We have obtained promising results regarding the study of microbial communities by using 16S rDNA amplicon sequencing through MinIONTM device. Despite the observed modest per-base accuracy of this sequencing platform, we were able to reconstruct nearly full-length16S rDNA sequences for 20 different species analyzed from a mock bacterial community while obtaining a modest coverage for some species. To date, MinIONTM and nanopore technology have demonstrated a great potential in DNA sequencing allowing one to retrieve bacterial whole genome sequences with a minimum level of variation (Quick et al 2014). With the results presented here, we postulate that the MinIONTM platform is a reliable methodology to study diversity of microbial communities permitting: i) a taxonomy identification at the species level through 16S rDNA sequence comparisons; and ii) a quantitative method to determine the relative species abundance. This type of analysis will likely become more accurate over time as the nanopore chemistry is improved in future releases together the implementation of the “What’s In My Pot” (WIMP) Metrichor workflow aiming real-time taxonomic identification of sequences by comparison against different bacterial references databases (i.e. NCBI, SILVA, GreenGenes).

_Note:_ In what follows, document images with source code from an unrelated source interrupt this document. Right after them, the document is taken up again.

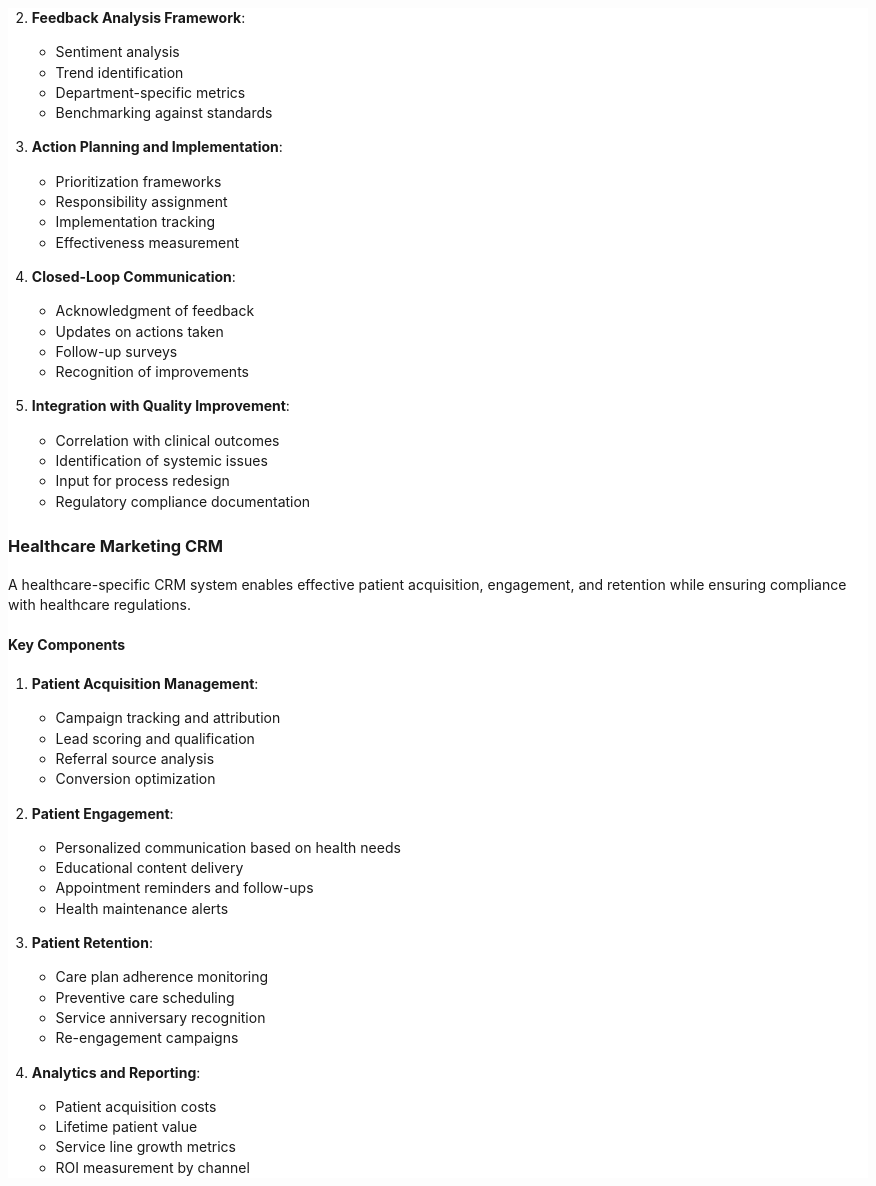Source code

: 2. **Feedback Analysis Framework**:
   - Sentiment analysis
   - Trend identification
   - Department-specific metrics
   - Benchmarking against standards

3. **Action Planning and Implementation**:
   - Prioritization frameworks
   - Responsibility assignment
   - Implementation tracking
   - Effectiveness measurement

4. **Closed-Loop Communication**:
   - Acknowledgment of feedback
   - Updates on actions taken
   - Follow-up surveys
   - Recognition of improvements

5. **Integration with Quality Improvement**:
   - Correlation with clinical outcomes
   - Identification of systemic issues
   - Input for process redesign
   - Regulatory compliance documentation

### Healthcare Marketing CRM

A healthcare-specific CRM system enables effective patient acquisition, engagement, and retention while ensuring compliance with healthcare regulations.

#### Key Components

1. **Patient Acquisition Management**:
   - Campaign tracking and attribution
   - Lead scoring and qualification
   - Referral source analysis
   - Conversion optimization

2. **Patient Engagement**:
   - Personalized communication based on health needs
   - Educational content delivery
   - Appointment reminders and follow-ups
   - Health maintenance alerts

3. **Patient Retention**:
   - Care plan adherence monitoring
   - Preventive care scheduling
   - Service anniversary recognition
   - Re-engagement campaigns

4. **Analytics and Reporting**:
   - Patient acquisition costs
   - Lifetime patient value
   - Service line growth metrics
   - ROI measurement by channel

Accordingly, sequence studies of the entire 16S rDNA molecule could permit a bypass of OTU-based analysis, thus making it feasible to obtain a direct inventory of bacterial species and relative abundance, as well as determine the key players at the species and/or strain level in different microbial communities of interest. Implications of the primary and secondary structure of 16S rDNA amplicons in the MinIONTM sequencing performance must be further explored in order to evaluate, minimize, and correct for technical bias regarding quantitative approaches of microbial diversity studies.
Conflict of Interest
ABP is part of the MinIONTM Access Program supported by ONT. Sequencing kits used in this research were kindly donated by ONT.
Acknowledegements
Authors thank to the European 7th Framework Programme for funding to ABP and KP researchers who were supported by the EC Project no. 613979 (MyNewGut).